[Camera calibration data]
----------------
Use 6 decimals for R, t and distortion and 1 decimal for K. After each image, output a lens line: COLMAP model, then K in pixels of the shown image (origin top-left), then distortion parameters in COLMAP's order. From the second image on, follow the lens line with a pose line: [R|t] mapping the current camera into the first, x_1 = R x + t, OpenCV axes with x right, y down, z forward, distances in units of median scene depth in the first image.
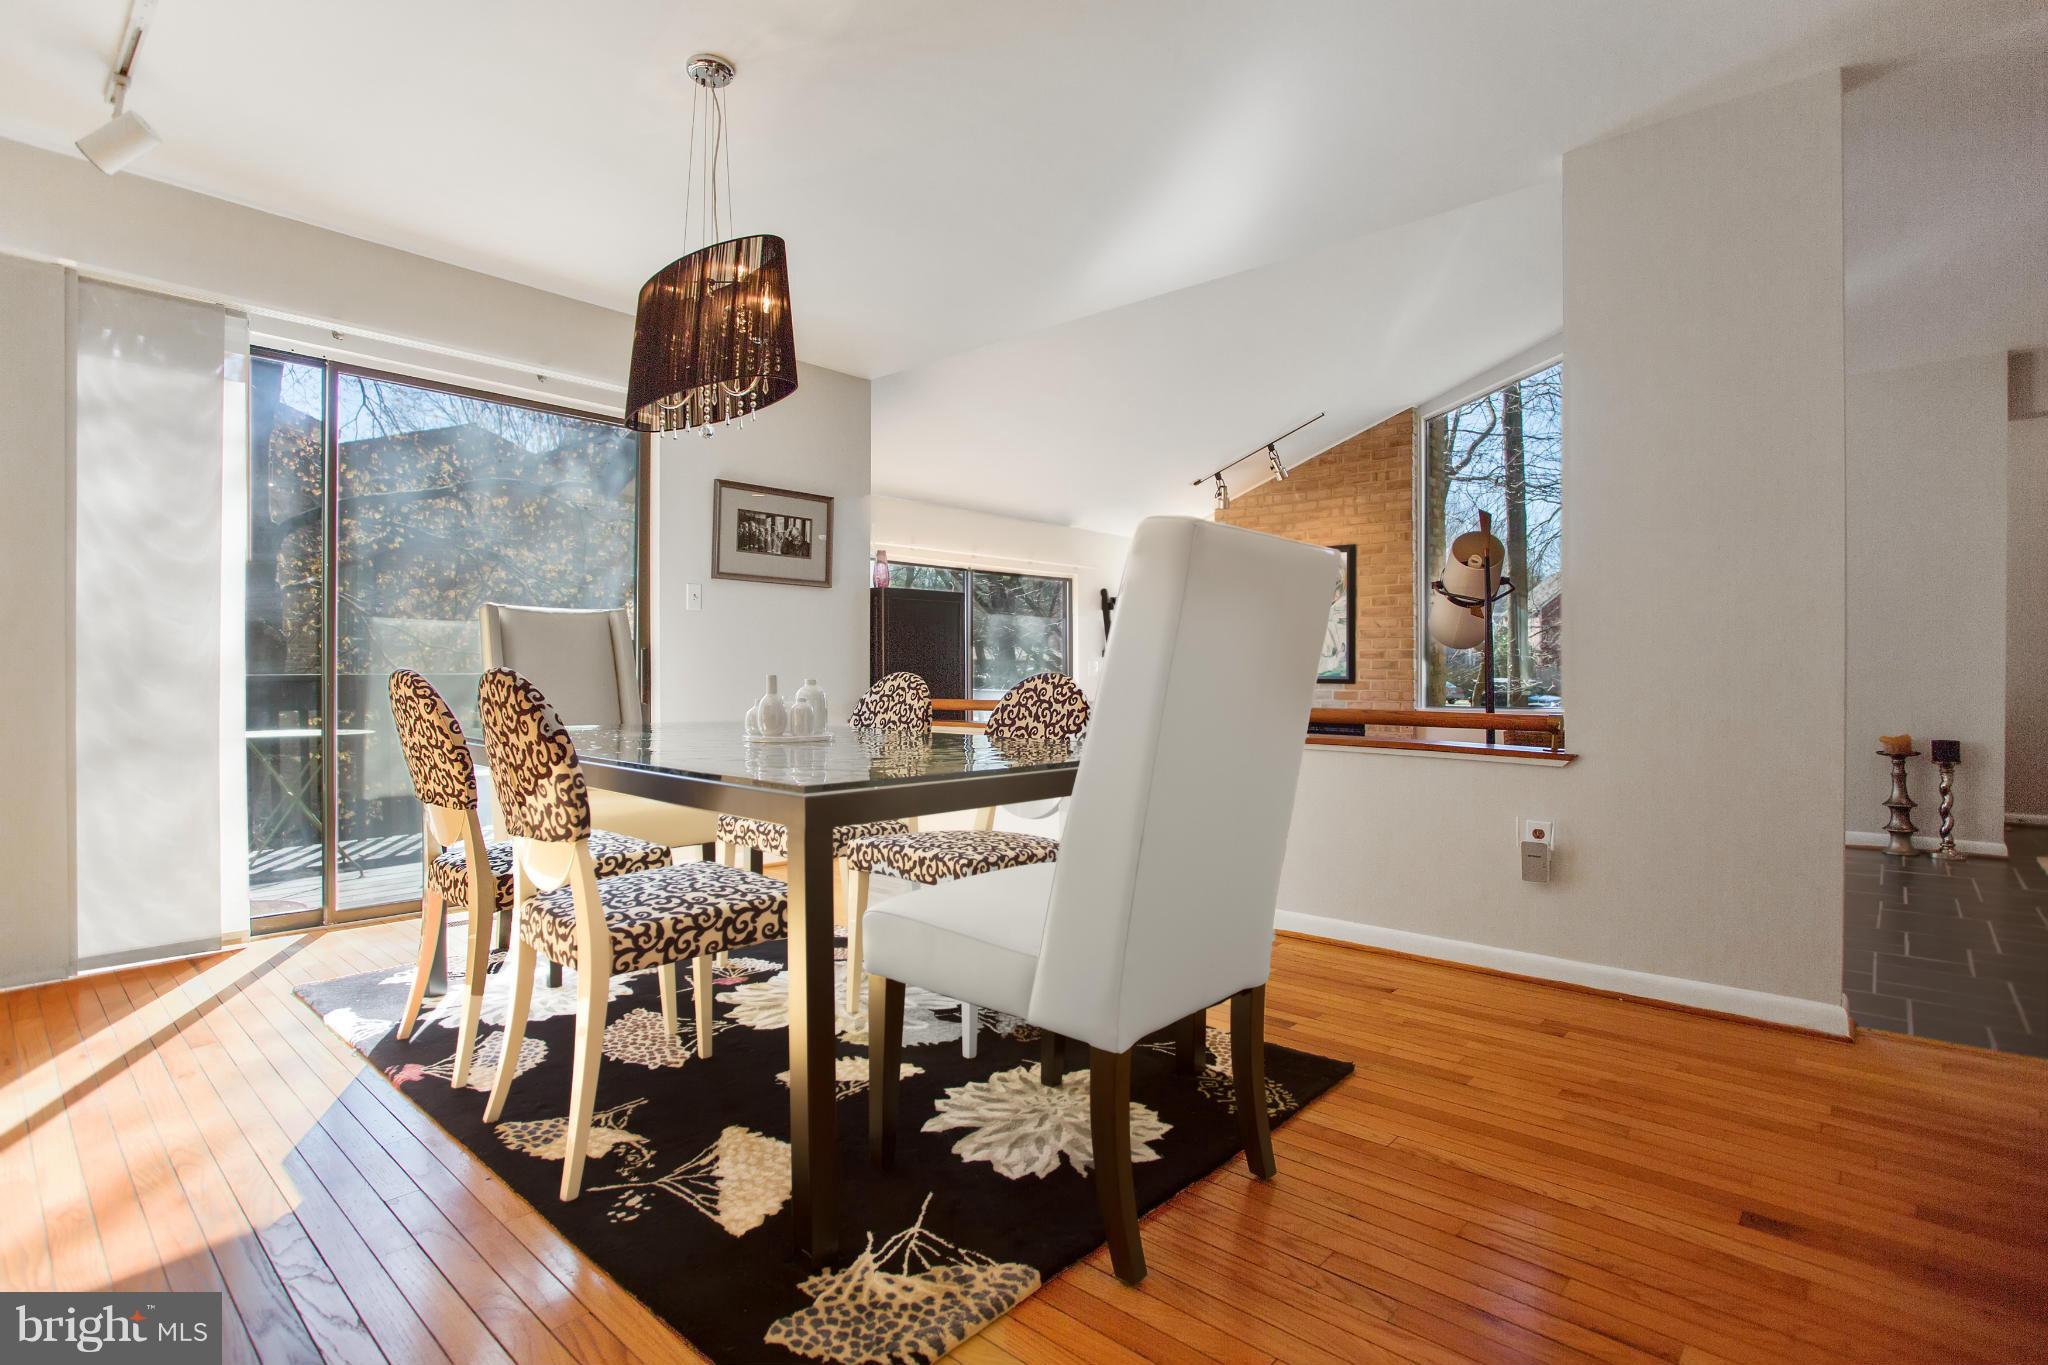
lens RADIAL K [[1009.3, 0, 1024.0], [0, 1009.3, 682.5], [0, 0, 1]] dist [-0.051888, 0.030343]
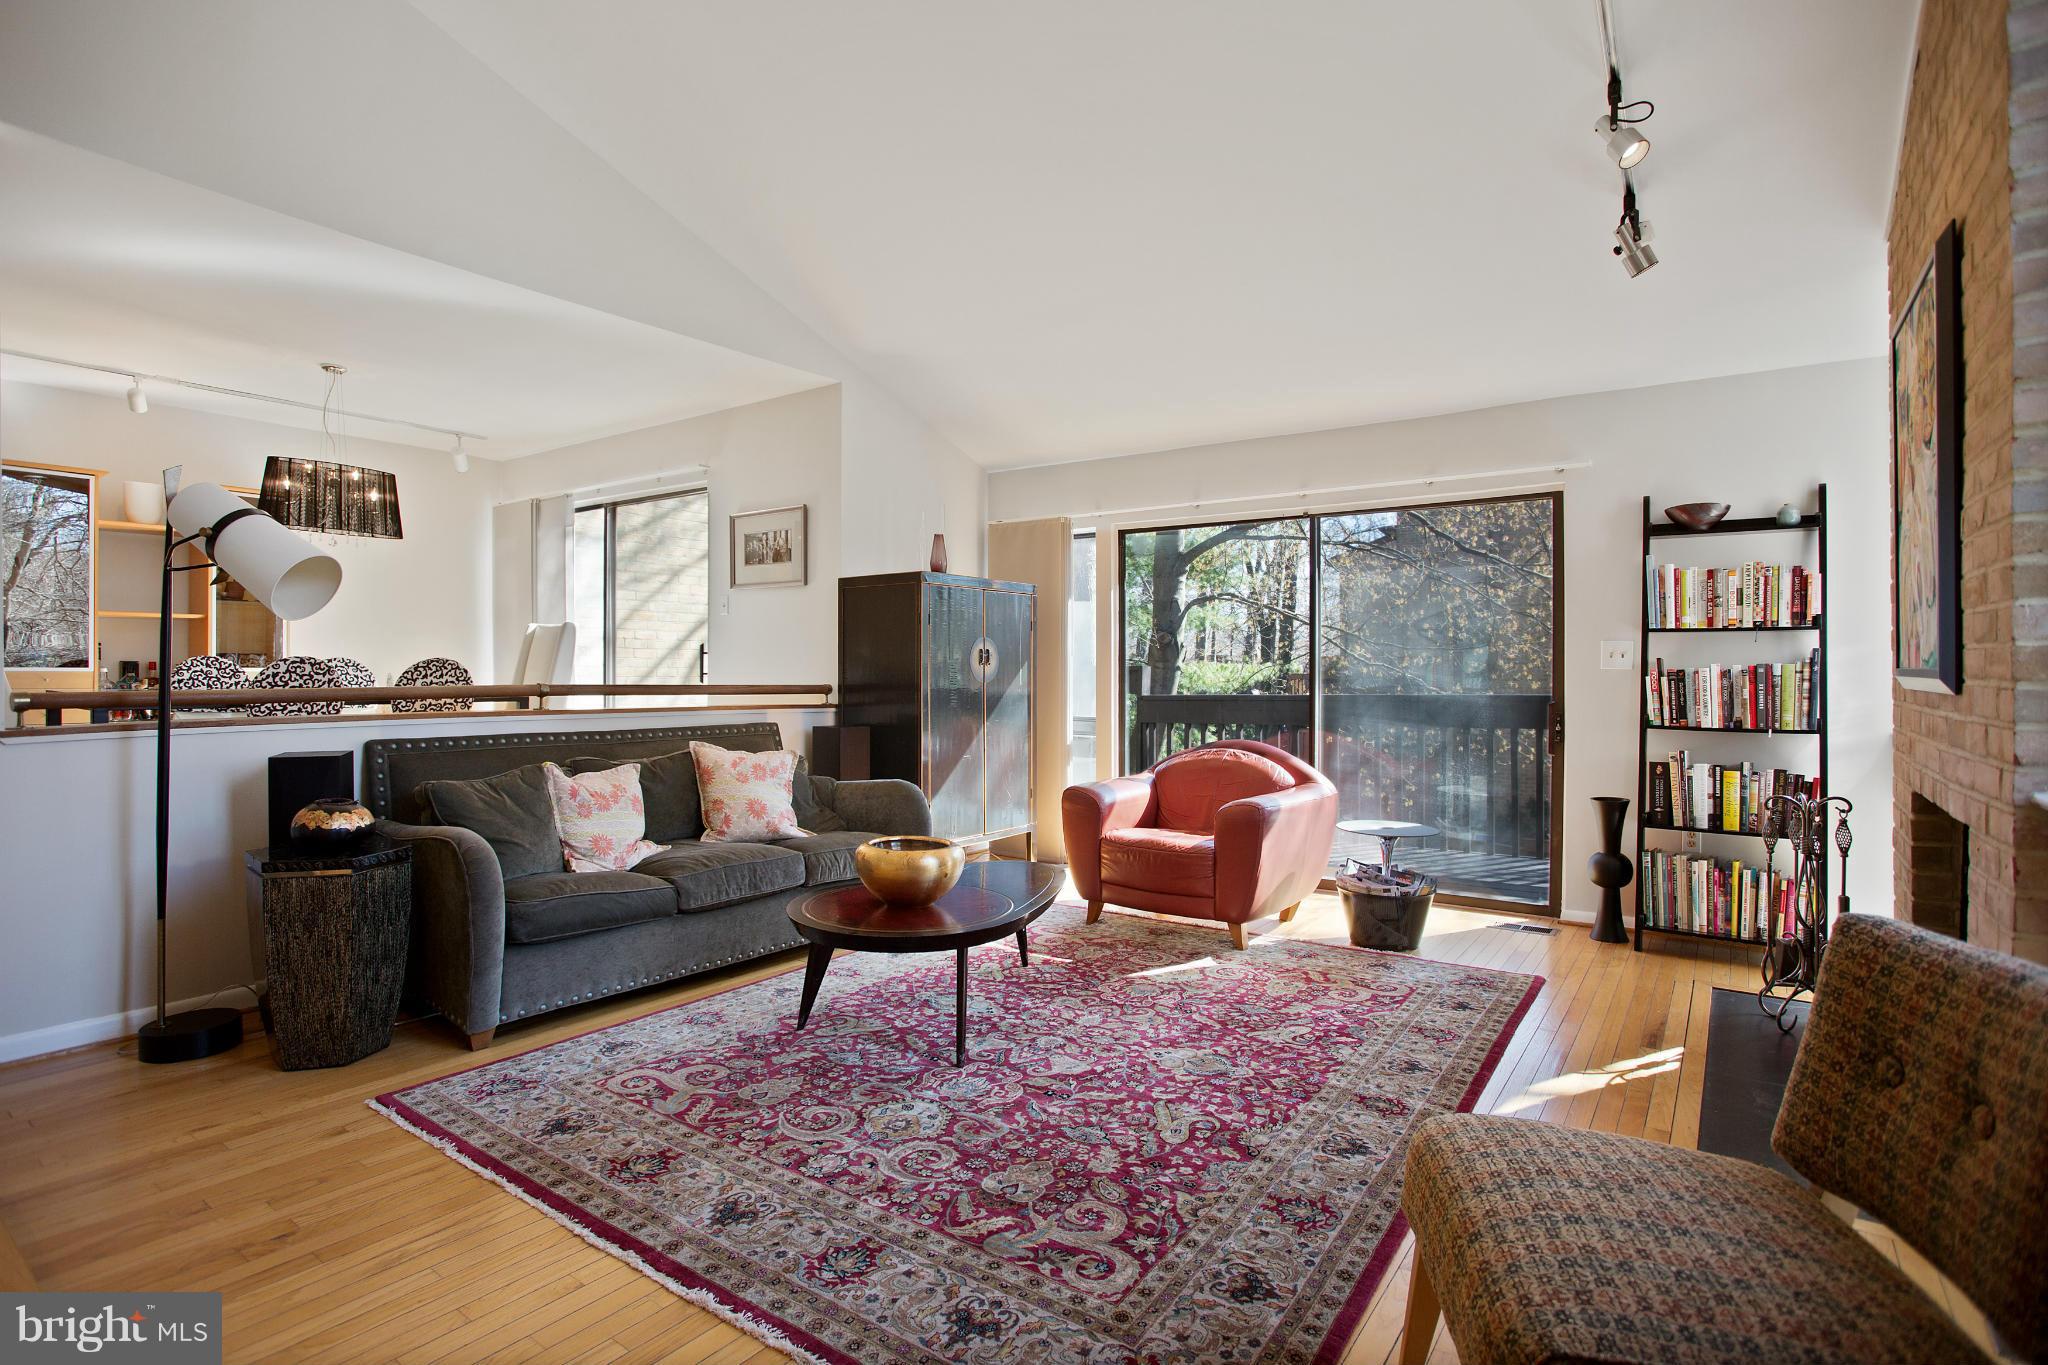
lens RADIAL K [[1021.3, 0, 1047.0], [0, 1021.3, 669.9], [0, 0, 1]] dist [-0.069885, 0.028210]
pose [[0.095685, -0.000693, -0.995411, 0.968803], [-0.015010, 0.999885, -0.002139, -0.001607], [0.995299, 0.015146, 0.095663, 1.174993]]
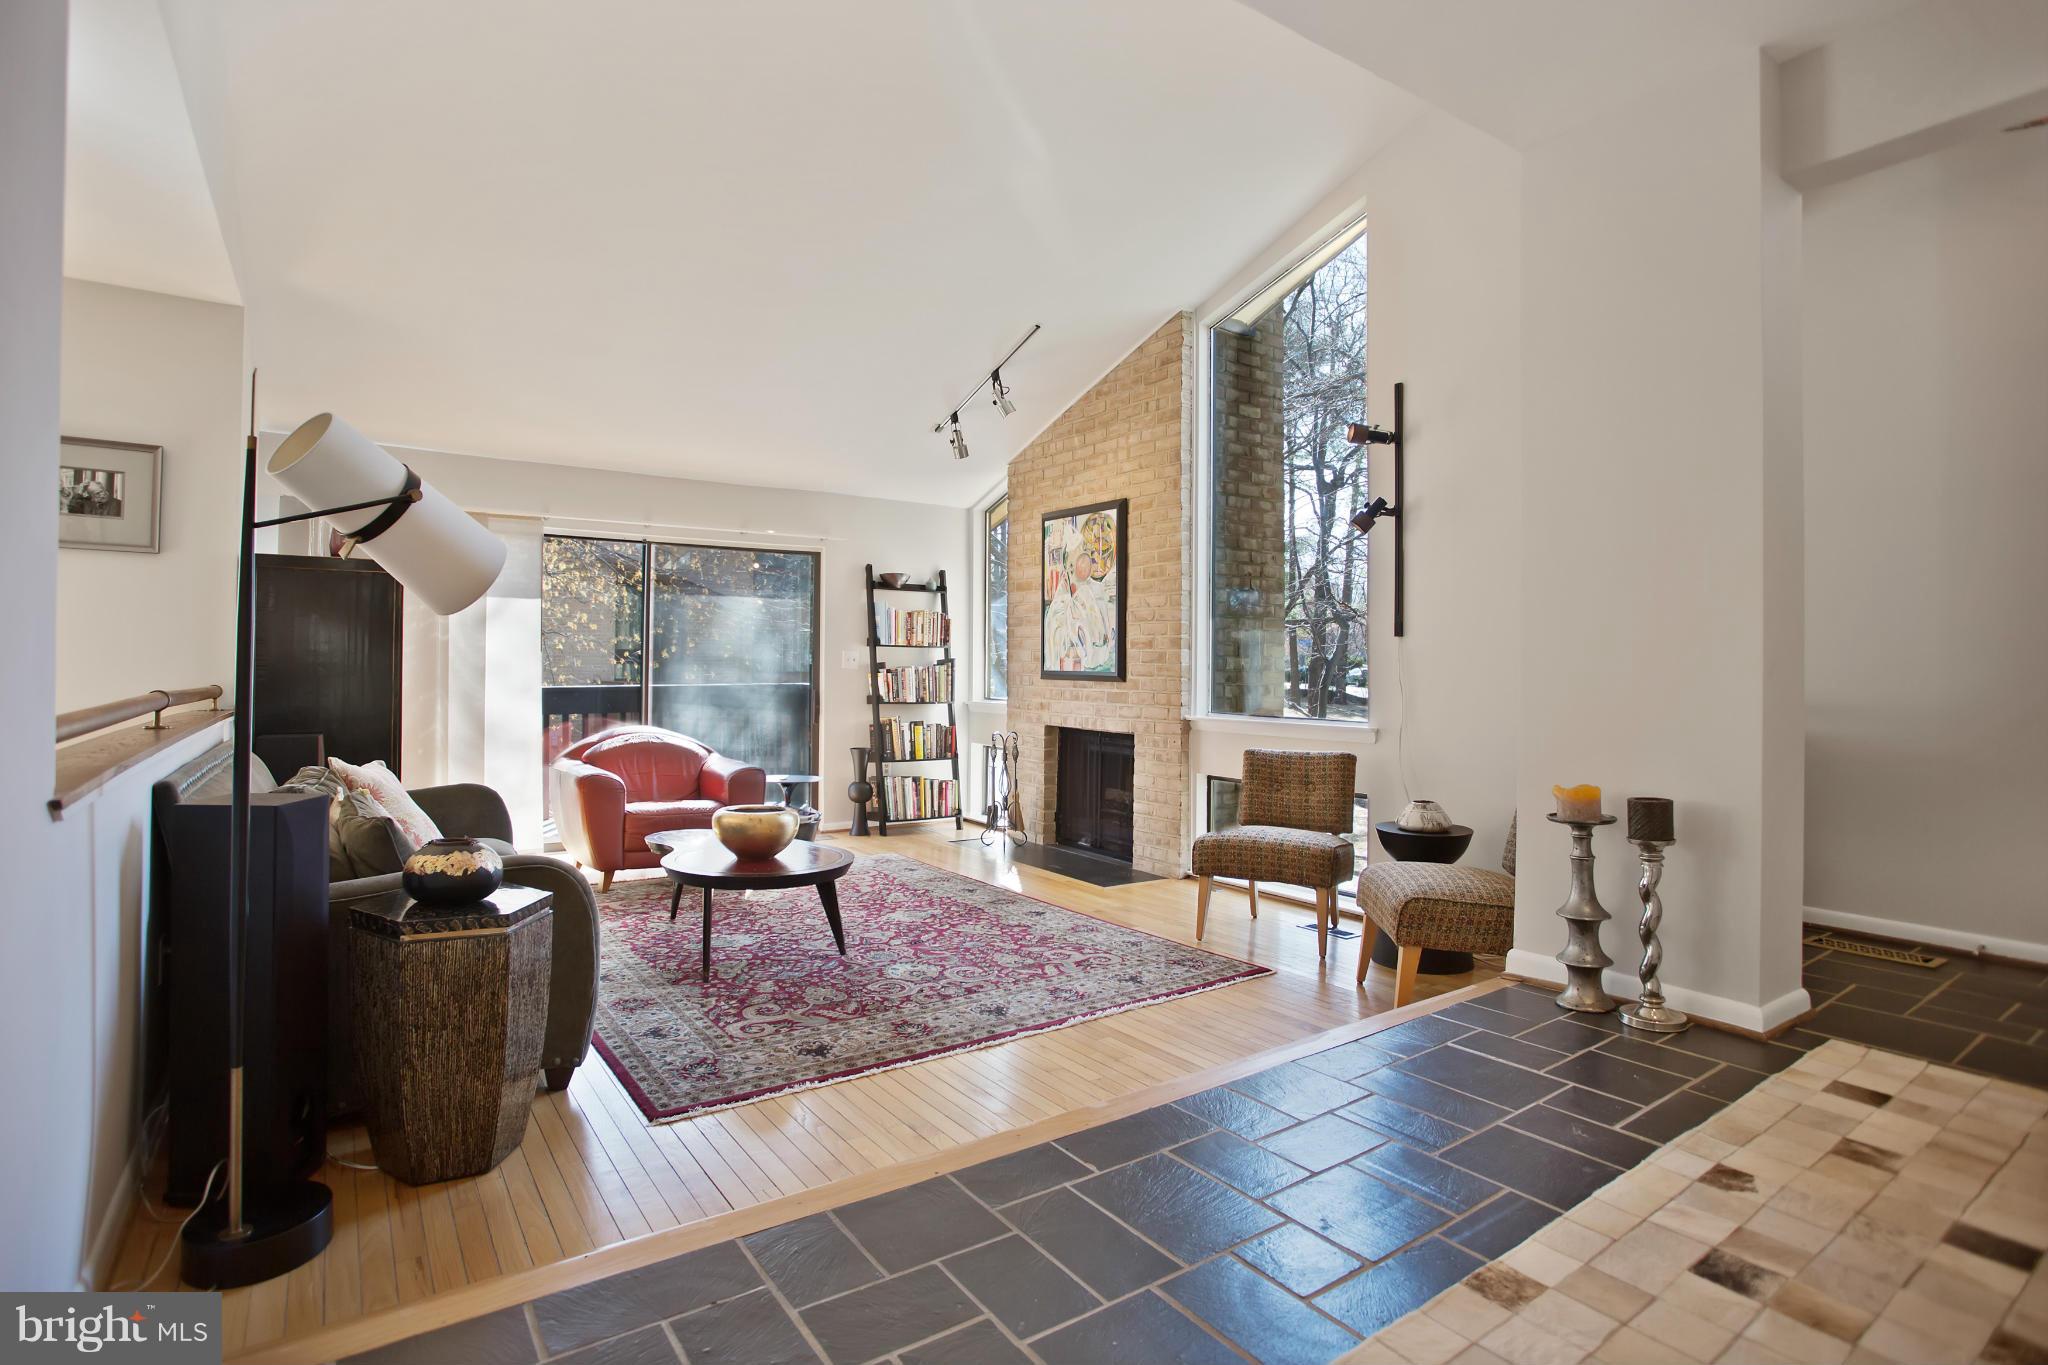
lens RADIAL K [[1019.6, 0, 1025.3], [0, 1019.6, 652.2], [0, 0, 1]] dist [-0.051776, 0.000605]
pose [[0.971673, 0.008205, -0.236186, 0.714471], [-0.014562, 0.999577, -0.025187, -0.001445], [0.235879, 0.027913, 0.971381, 0.388476]]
----------------
● **WHAT YOU WILL DO**
Please return the records as they stand, word for word, with no pictures.

● **RESULT**
Use 6 decimals for R, t and distortion and 1 decimal for K. After each image, output a lens line: COLMAP model, then K in pixels of the shown image (origin top-left), then distortion parameters in COLMAP's order. From the second image on, follow the lens line with a pose line: [R|t] mapping the current camera into the first, x_1 = R x + t, OpenCV axes with x right, y down, z forward, distances in units of median scene depth in the first image.
lens RADIAL K [[1009.3, 0, 1024.0], [0, 1009.3, 682.5], [0, 0, 1]] dist [-0.051888, 0.030343]
lens RADIAL K [[1021.3, 0, 1047.0], [0, 1021.3, 669.9], [0, 0, 1]] dist [-0.069885, 0.028210]
pose [[0.095685, -0.000693, -0.995411, 0.968803], [-0.015010, 0.999885, -0.002139, -0.001607], [0.995299, 0.015146, 0.095663, 1.174993]]
lens RADIAL K [[1019.6, 0, 1025.3], [0, 1019.6, 652.2], [0, 0, 1]] dist [-0.051776, 0.000605]
pose [[0.971673, 0.008205, -0.236186, 0.714471], [-0.014562, 0.999577, -0.025187, -0.001445], [0.235879, 0.027913, 0.971381, 0.388476]]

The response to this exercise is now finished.